Seth Onyango @SethManex
More heads are set to roll at Kenya Pipeline Company (KPC) as detectives plan more arrests of officials implicated in massive fuel theft disguised as spillage.
People Daily has also learnt the Directorate of Criminal Investigations (DCI) is targeting officials involved in the construction of a pipeline between Nairobi and Mombasa.
On the spotlight is the awarding of the most lucrative tender to Zakhem International, a Lebanese firm, to build a new pipeline in 2014 at nearly Sh48.8 billion — yet the contract price has been adjusted upwards by at least Sh2.7 billion.
Detectives confirmed they have completed investigations into the alleged graft surrounding the tender and are pursuing the suspects who will be in custody before Friday. “We will not reveal their names now to avoid interfering with the impending arrests, but by Friday all of them will be in custody awaiting prosecution,” said a detective who sought anonymity.
Police sources said the initial cost of the construction of Line 6 was Sh48 billion, but the contractor had returned to demand a further Sh208 million. Zakhem International reportedly demanded a Sh4.4 billion penalty for delays in building the 450km pipeline.

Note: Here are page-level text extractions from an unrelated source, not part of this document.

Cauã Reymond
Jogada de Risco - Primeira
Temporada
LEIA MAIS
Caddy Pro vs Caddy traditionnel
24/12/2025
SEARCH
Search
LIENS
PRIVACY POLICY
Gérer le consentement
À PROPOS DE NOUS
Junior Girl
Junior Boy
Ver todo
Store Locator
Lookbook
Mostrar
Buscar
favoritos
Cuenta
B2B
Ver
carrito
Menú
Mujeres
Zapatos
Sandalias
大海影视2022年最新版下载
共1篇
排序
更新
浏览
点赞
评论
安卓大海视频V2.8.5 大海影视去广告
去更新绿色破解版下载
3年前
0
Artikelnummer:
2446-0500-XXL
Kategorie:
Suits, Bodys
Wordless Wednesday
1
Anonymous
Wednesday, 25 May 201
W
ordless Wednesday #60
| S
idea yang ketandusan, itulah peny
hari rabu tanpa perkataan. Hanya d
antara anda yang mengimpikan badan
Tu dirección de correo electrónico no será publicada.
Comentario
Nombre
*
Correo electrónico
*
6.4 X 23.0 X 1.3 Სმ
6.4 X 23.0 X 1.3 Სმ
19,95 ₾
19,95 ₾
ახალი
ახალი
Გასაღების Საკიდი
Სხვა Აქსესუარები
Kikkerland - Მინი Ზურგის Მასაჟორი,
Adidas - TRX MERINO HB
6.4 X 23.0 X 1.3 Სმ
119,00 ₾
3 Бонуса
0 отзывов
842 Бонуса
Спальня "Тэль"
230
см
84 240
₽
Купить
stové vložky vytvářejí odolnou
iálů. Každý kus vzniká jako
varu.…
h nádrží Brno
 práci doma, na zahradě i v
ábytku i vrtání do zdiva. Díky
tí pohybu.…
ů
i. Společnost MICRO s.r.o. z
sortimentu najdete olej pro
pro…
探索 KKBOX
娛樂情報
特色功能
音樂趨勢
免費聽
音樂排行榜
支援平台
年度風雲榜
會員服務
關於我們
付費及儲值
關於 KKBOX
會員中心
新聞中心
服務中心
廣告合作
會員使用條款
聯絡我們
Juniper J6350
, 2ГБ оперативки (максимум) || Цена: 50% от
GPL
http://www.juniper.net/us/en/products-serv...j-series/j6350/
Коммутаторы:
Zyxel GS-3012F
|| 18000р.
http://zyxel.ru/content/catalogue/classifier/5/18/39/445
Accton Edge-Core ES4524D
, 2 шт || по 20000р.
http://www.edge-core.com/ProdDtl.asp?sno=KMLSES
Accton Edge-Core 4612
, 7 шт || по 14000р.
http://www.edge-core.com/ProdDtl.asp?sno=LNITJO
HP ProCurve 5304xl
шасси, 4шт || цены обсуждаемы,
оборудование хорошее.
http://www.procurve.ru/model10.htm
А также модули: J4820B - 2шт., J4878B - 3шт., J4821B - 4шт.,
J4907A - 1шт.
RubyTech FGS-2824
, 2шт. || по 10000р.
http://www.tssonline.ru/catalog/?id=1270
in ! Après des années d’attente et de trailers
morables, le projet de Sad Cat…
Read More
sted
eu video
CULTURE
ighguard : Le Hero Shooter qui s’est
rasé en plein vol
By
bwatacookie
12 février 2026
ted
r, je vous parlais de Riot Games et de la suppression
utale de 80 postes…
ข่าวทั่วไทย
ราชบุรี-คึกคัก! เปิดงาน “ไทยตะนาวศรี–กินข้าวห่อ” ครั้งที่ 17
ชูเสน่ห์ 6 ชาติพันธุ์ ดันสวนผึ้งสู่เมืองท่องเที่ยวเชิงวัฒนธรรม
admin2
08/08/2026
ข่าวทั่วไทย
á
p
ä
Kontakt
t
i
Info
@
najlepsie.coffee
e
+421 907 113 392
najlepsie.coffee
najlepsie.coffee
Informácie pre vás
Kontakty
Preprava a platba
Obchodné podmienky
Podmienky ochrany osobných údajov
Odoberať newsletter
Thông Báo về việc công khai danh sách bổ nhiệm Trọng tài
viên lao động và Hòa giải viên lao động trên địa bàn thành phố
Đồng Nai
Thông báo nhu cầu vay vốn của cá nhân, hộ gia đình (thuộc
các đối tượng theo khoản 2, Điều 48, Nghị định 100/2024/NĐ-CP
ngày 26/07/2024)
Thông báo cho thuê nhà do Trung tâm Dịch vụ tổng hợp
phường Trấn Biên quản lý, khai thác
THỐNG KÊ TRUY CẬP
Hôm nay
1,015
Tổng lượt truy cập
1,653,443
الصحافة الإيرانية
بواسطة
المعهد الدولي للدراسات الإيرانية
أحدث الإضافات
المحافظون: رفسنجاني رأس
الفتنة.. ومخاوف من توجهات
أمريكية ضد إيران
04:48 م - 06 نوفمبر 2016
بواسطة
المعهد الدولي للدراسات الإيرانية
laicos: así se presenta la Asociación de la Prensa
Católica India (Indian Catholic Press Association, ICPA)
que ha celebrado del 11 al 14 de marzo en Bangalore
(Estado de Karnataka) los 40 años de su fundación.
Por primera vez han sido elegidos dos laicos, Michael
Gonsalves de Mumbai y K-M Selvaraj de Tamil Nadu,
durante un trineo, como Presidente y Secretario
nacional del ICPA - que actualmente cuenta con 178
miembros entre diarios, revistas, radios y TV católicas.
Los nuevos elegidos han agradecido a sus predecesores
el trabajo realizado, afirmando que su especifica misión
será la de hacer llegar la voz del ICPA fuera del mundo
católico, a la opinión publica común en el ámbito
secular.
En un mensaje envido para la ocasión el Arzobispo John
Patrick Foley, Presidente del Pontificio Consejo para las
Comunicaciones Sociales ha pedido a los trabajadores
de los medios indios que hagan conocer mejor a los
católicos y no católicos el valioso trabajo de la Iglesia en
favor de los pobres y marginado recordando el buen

Appearing before National Assembly’s Public Investments Committee a fortnight ago, embattled ex-KPC MD Joe Sang confirmed that Zakhem had slapped them with an extra Sh5 billion claim for delays in completing the project.
Details of the loan agreement make it mandatory that the money is paid quarterly, meaning that KPC has to part with some Sh1.34 billion quarterly.
Early this year, Sang said that out of the Sh48.8 billion shelled out for construction of Nairobi-Mombasa pipeline, Sh35 billion was a loan from a consortium of tier one banks on the strength of the KPC balance sheet.